Mutations in CDKN2A account for approximately 40% of familial melanoma cases, and rare mutations in CDK4, BRCA2, BAP1 and in the promoter of TERT also contribute to the disease. However, about half of familial melanoma cases remain unaccounted for. Here we set out to identify high-penetrance susceptibility genes in these unexplained cases.
To achieve this, we sequenced 184 melanoma cases from 105 pedigrees (168 exomes and 16 whole genomes) recruited in the United Kingdom, the Netherlands, and Australia that had been screened and found negative for pathogenetic variants in CDKN2A and CDK4. These patients came from pedigrees with between two and eleven cases of melanoma or were single cases that presented with either multiple primary melanomas, multiple primary cancers, one of which was melanoma, and/or an early age of onset (<4th decade). Analysis of these data showed that these pedigrees carried no mutations in BAP1 or BRCA2.

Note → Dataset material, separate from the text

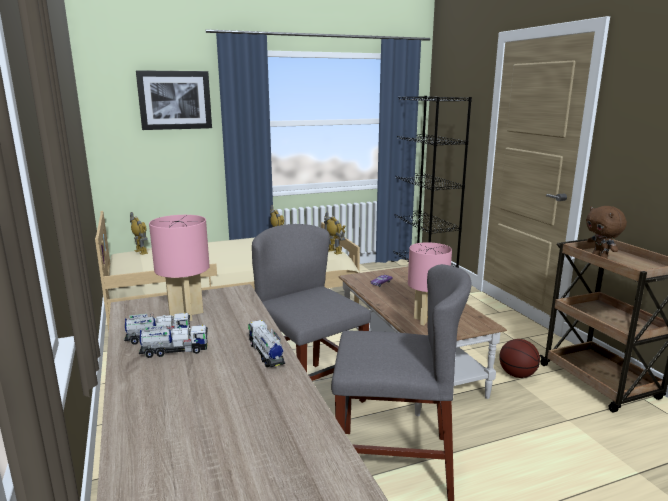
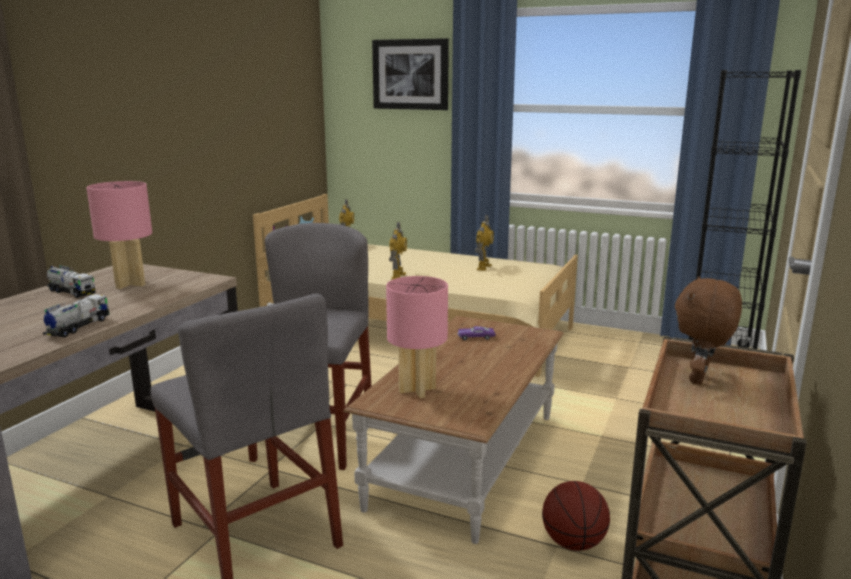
camera: 45 degrees right, 0 degrees up
toy truck [139,325,208,358] -> none
toy robot [324,212,345,254] -> toy robot moved to [389,222,407,279]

We found three missense and one splice acceptor mutation, each co-segregating in a different pedigree, in the protection of telomeres 1 (POT1) gene. Importantly, the missense mutations were all located in the highly conserved N-terminal oligonucleotide-/oligosaccharide-binding (OB) domains of POT1, which function to mediate protein – DNA binding. We show that these mutations completely abolish the POT1-DNA complex. Furthermore, we use two methods (one bioinformatic, the other experimental) to assess telomere length in POT1 missense mutation carriers and non-carriers, conclusively showing that individuals with POT1 mutations have substantially longer telomeres than controls. We also amplified and sequenced the POT1 gene product in two of the splice acceptor mutation carriers, showing that the mutation does lead to aberrant splicing.

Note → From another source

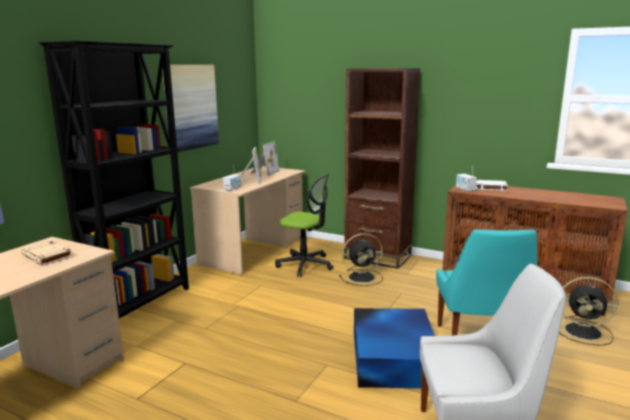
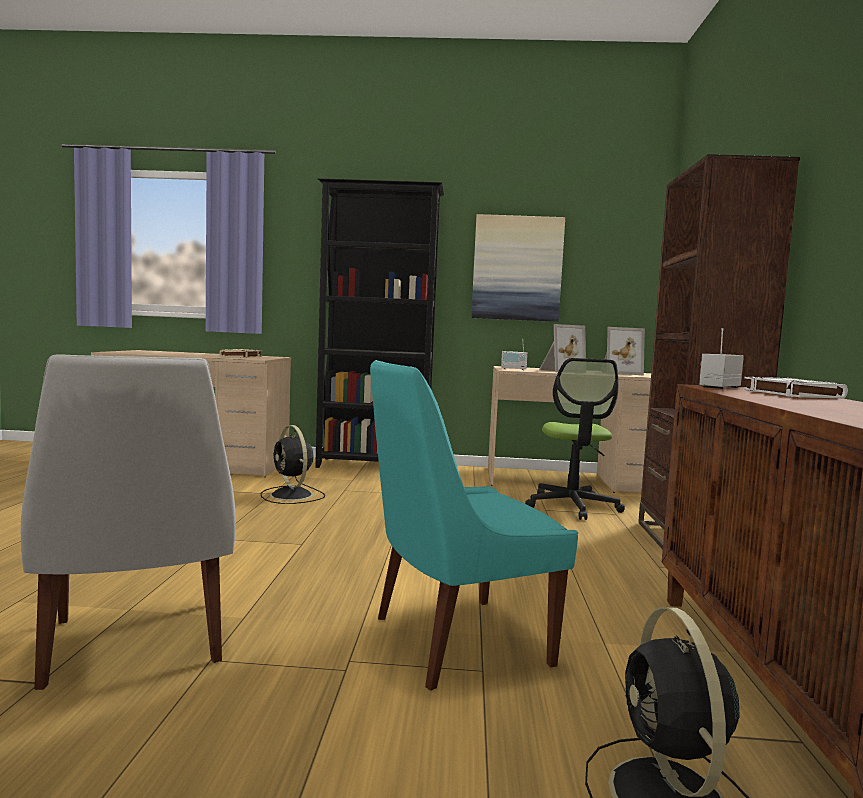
camera: 65 degrees right, 10 degrees down
black fan [339,233,383,286] -> black fan moved to [261,425,325,504]
blue storage box [354,308,435,388] -> none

The families that carry POT1 mutations in this study present not only with melanoma but also with other cancers, namely breast, small cell lung, endometrial and brain tumours, suggesting a possible role for germline POT1 mutations in susceptibility to a range of cancers in addition to melanoma. Furthermore, genotyping across the four identified positions in a melanoma case-control series (1,739 cases and 2,402 controls) revealed that each of two cases carried one of these mutations, whereas no mutations were found in controls, suggesting that POT1 mutations could also account for sporadic melanoma cases.

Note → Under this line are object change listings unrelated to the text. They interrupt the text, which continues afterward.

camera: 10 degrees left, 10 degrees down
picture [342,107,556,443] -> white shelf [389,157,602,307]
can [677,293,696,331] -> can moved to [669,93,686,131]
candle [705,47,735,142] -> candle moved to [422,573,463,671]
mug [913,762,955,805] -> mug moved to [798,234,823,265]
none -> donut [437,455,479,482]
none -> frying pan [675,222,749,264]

In this study we describe germline mutations in the gene encoding the telomere-associated protein POT1 in almost 4% of CDKN2A/CDK4-negative familial melanoma pedigrees and in almost 6% of pedigrees with five or more melanoma cases, making POT1 the second most frequently mutated high-penetrance familial melanoma gene reported to date. In combination with the recently described TERT promoter mutation, these findings significantly extend our understanding of a novel mechanism predisposing to the development of familial melanoma. Since the dysregulation of telomere protection by POT1 has recently been identified as a target for potential therapeutic intervention, in the future, it may be possible that early identification of families with POT1 mutations may facilitate better management of their disease.